The TV news pictures out of Moscow yesterday were dramatic and stirring: tanks rolling through the streets, civilians massing against the tanks, men in suits standing atop the tanks urging the crowd to resist.
Network news executives yesterday expressed surprise at their access to the coup that appears to have toppled Soviet President Mikhail Gorbachev. And they warned: Don't assume there are going to be more pictures of such eloquence today or tomorrow or in the future -- Soviet authorities could pull the plug at any moment.

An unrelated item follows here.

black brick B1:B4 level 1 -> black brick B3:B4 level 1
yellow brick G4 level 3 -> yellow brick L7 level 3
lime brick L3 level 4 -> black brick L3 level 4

But in the meantime, the network news divisions went full throttle yesterday trying to cover events in the U.S.S.R. ABC brought Peter Jennings back from vacation to anchor an expanded, one-hour version of "World News Tonight." NBC brought Tom Brokaw back from vacation in Montana to anchor its expanded newscast.
A CBS cameraman shot vivid pictures in the streets of Moscow, and the network ran the videotape raw and unedited several times in succession. CNN blew out its entire on-air morning schedule to stay with the coup, which it first reported at 11:27 Sunday night.

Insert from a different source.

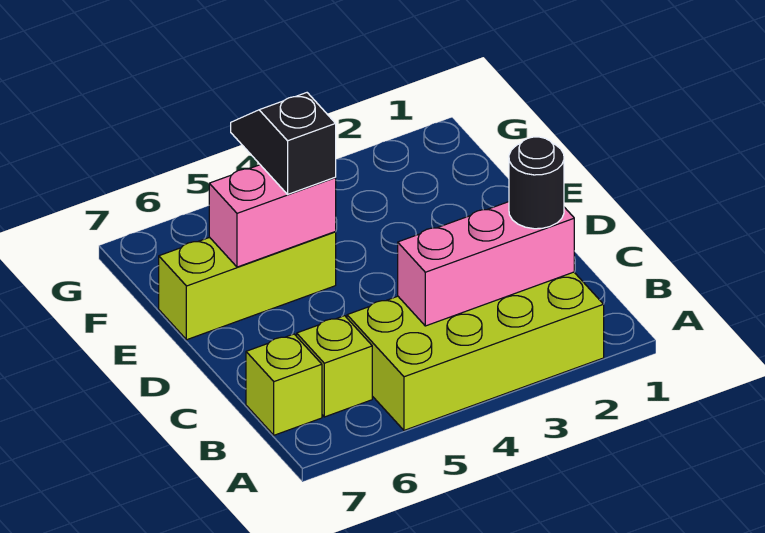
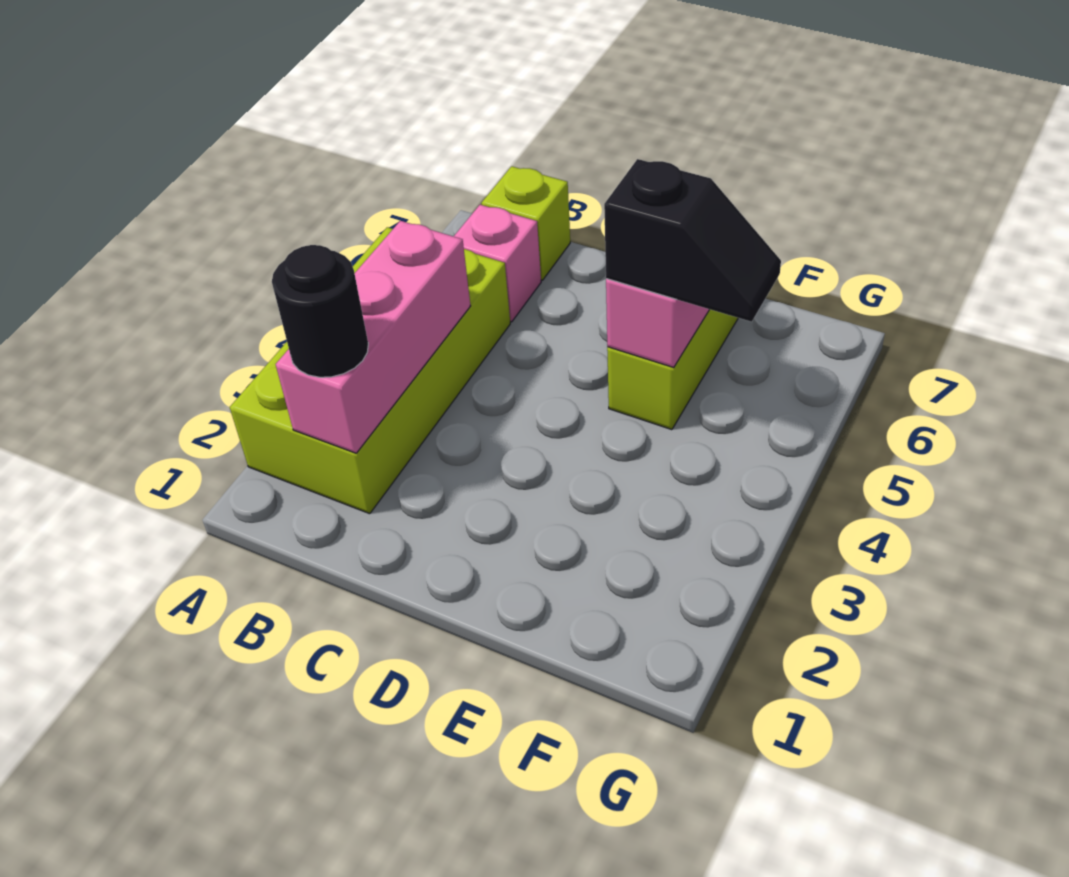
lime brick B6 level 1 -> pink brick B6 level 1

But the major effort behind the scenes yesterday, according to a CNN spokeswoman, involved producers inside the Soviet Union hustling to find backup equipment to transmit to the United States should Soviet officials decide to pull the plug on coverage.
"That's the main thing -- the uncertainty of continued coverage," CNN's Su-Lin Cheng said yesterday. "The people in the Moscow bureau heard that TV and radio out of Lithuania had been cut early in the day. And they don't know what kind of restrictions will be placed on them. . . . So the effort is to find the kind of backup equipment needed to transmit."

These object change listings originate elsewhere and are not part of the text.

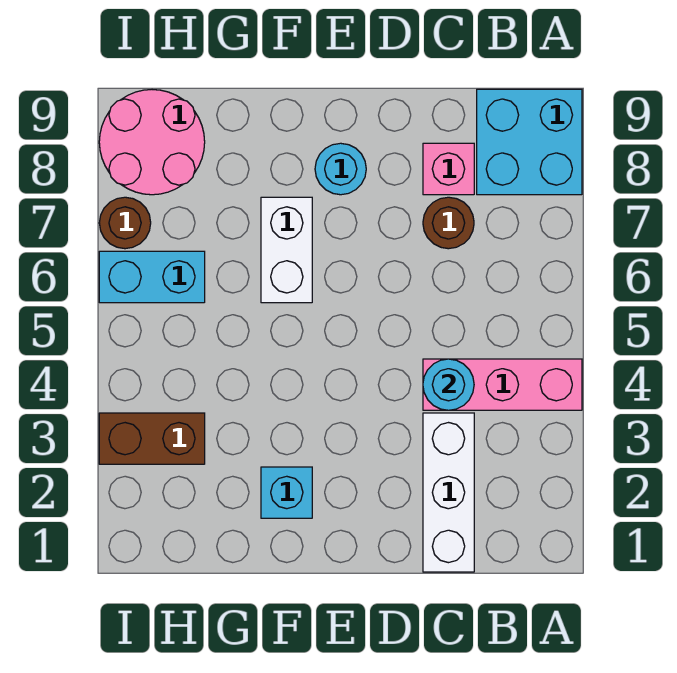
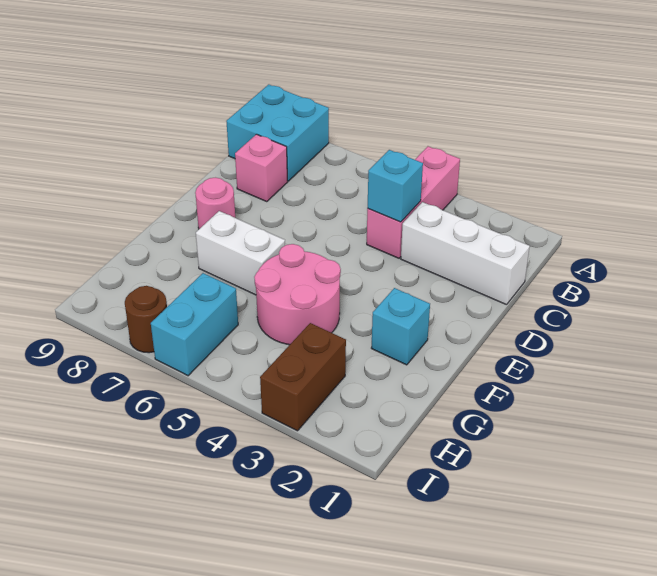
cyan round brick C4 level 2 -> cyan brick C4 level 2
brown round brick C7 level 1 -> none
cyan round brick E8 level 1 -> pink round brick E8 level 1
pink round brick H8:I9 level 1 -> pink round brick F4:G5 level 1

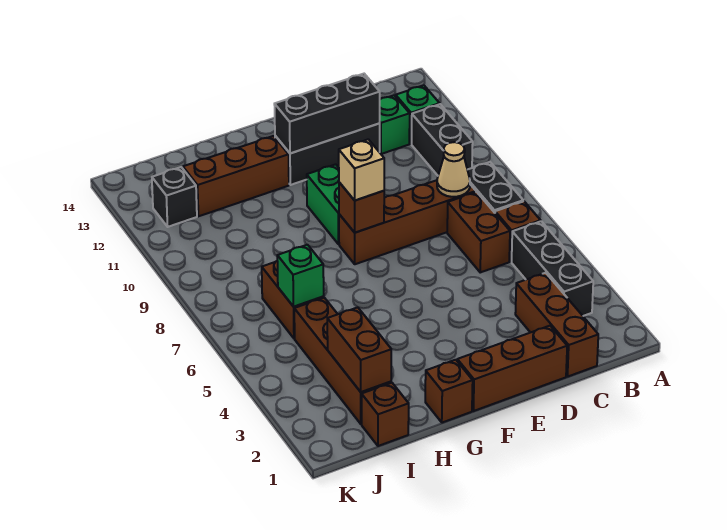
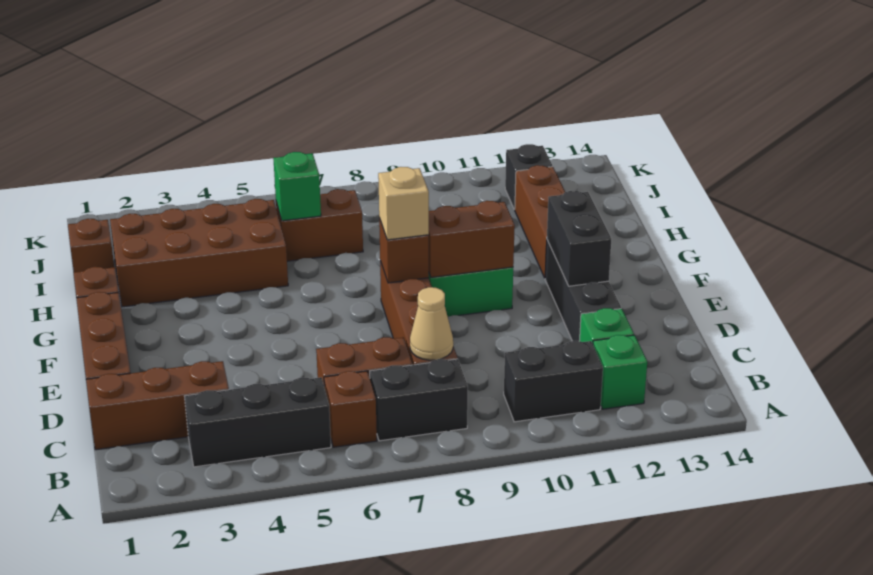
black brick D12:F12 level 2 -> black brick E12:F12 level 2
brown brick I2:I5 level 1 -> brown brick H2:I5 level 1
brown brick I2:I3 level 2 -> brown brick F9:F10 level 2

CNN credits such backup equipment for its dramatic and exclusive audio broadcasts in January from Peter Arnett in Baghdad on the first night of the Persian Gulf air war. CNN believes it can find a way to broadcast even if Soviet authorities try to shut the U.S. networks down.
But just as there was disagreement among the networks whether it was CNN's technology or the good graces of Saddam Hussein that allowed Arnett's broadcasts, there was concern yesterday about what American viewers will see if Soviet authorities shut down satellite broadcasts.
Like his colleagues at CBS and ABC, John Stack, deputy foreign editor at NBC News, attributed the networks' delivery of the news in large part to Soviet authorities allowing them to cover the story.
"As of now, there are no restrictions on satellite orders. Our correspondents are allowed to file reports out. Coverage in the streets of Moscow has been relatively trouble free . . . even with the troop presence. Things are pretty normal."
But that could change dramatically if the Soviets want it to, he said. Stack says he remembers back two years ago -- before Gorbachev's efforts to make Soviet society more accessible to Western journalists -- when it took several hours simply to place a phone call from NBC New York to the Moscow bureau.
"If they pulled the plug on the satellite, what you'd basically have is reporters doing phoners [voice-only reports] and taped reports" rather than lives ones, Stack said.
For network executives, though, that's not good enough. They believe viewers have become spoiled by the new technology of TV news -- we expect not only to see history unfold at the Berlin Wall, we expect to see it unfold live.
But after yesterday's striking pictures and the echoes they sounded from Hungary, 1956, to Tiananmen Square, 1989, television has already set the stage of struggle in our mind's eye.